Members of defined benefit (DB) schemes will be allowed to transfer in to defined contribution (DC) plans in order to make use of new Budget freedoms, the government has confirmed.
In a statement today, the Treasury said it would continue to allow such transfers subject to two important new safeguards: a requirement for an individual to take advice from an impartial financial adviser regulated by the FCA before a transfer can be accepted; and introducing new guidance for trustees on the use of their existing powers to delay transfer payments and taking account of scheme funding levels when deciding on transfer values.
This means members of private sector DB schemes who have not yet retired will be able to make full use of the new flexibility in the pensions regime announced in the Budget, which from April 2015 will allow all those in DC schemes to have full access to their savings from age 55 – subject to their marginal rate of tax.
However, the Treasury said the new rules around allowing DB to DC transfers will not apply to members of unfunded public sector pension schemes.
Lane Clark & Peacock partner Jonathan Camfield said: “We‘re delighted the Treasury has concluded that DB to DC transfers can continue.

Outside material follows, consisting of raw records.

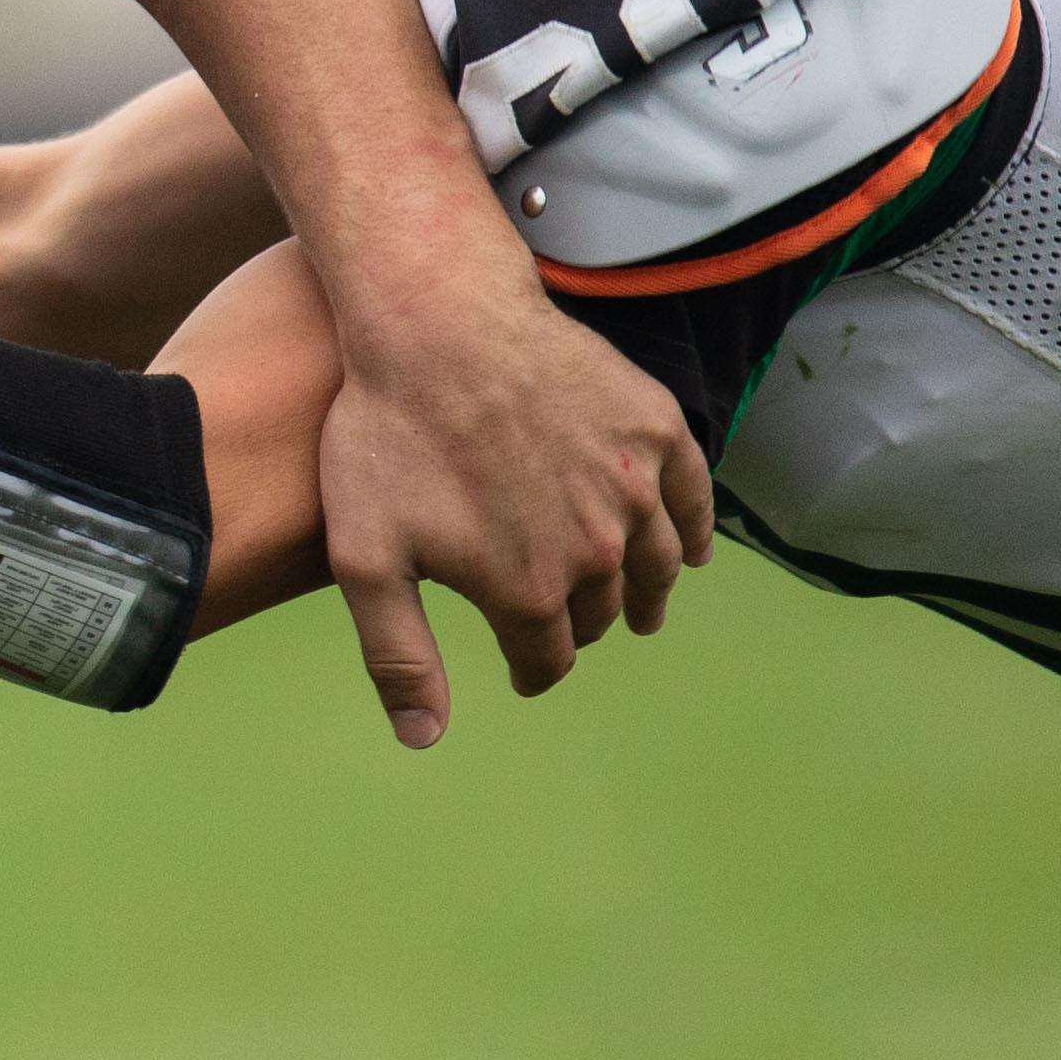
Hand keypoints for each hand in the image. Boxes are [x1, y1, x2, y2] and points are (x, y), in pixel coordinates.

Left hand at [309, 259, 707, 749]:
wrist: (436, 319)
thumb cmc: (387, 432)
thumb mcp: (366, 555)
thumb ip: (398, 655)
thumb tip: (424, 740)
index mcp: (529, 591)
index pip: (547, 659)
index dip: (532, 668)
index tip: (524, 668)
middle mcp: (598, 550)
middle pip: (602, 612)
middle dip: (582, 624)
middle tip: (566, 622)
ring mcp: (634, 486)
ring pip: (656, 566)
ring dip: (647, 593)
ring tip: (642, 608)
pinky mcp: (654, 427)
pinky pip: (693, 497)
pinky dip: (694, 531)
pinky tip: (692, 549)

Of course, many pension scheme members will want to retire and receive their normal pension benefits, but some members will want to make use of the new flexibility, which might be particularly attractive for those with health issues, those with high debts and those who want to have more control over how and when they receive their income in retirement.”
However, Barnett Waddingham partner Simon Taylor warned of the “significant danger” involved.
“The government’s reasons for considering a ban were unrelated to member outcomes, but there is a significant danger that members will transfer out of DB schemes without strategies in place to mitigate the risks they are taking on – primarily inflation, investment, and longevity,” said Taylor.
“Employers may also see low take-up rates for such options (resulting in net losses instead of savings) if members are confused about how to manage their funds through retirement and therefore reject the option.”
The Treasury also announced the “guidance guarantee” for those approaching retirement under the new regime will be delivered by independent bodies including the Money Advice Service (MAS) and The Pensions Advisory Service (TPAS) rather than by pension schemes or providers.
Chancellor George Osborne said: “We’re making sure that people have the right support to make their own choice about how best to finance their retirement and I’m pleased to confirm that everyone with defined contribution pension savings reaching pension age will get free and impartial guidance on their range of available choices at retirement.”
According to the Treasury, guidance will be offered through a broad range of channels, including web-based, phone-based as well as face-to-face, and to remain free to the consumer will be funded by a levy on regulated financial services firms.
The Financial Conduct Authority (FCA) has also published a consultation paper on the elements of the guidance guarantee for which it will be responsible.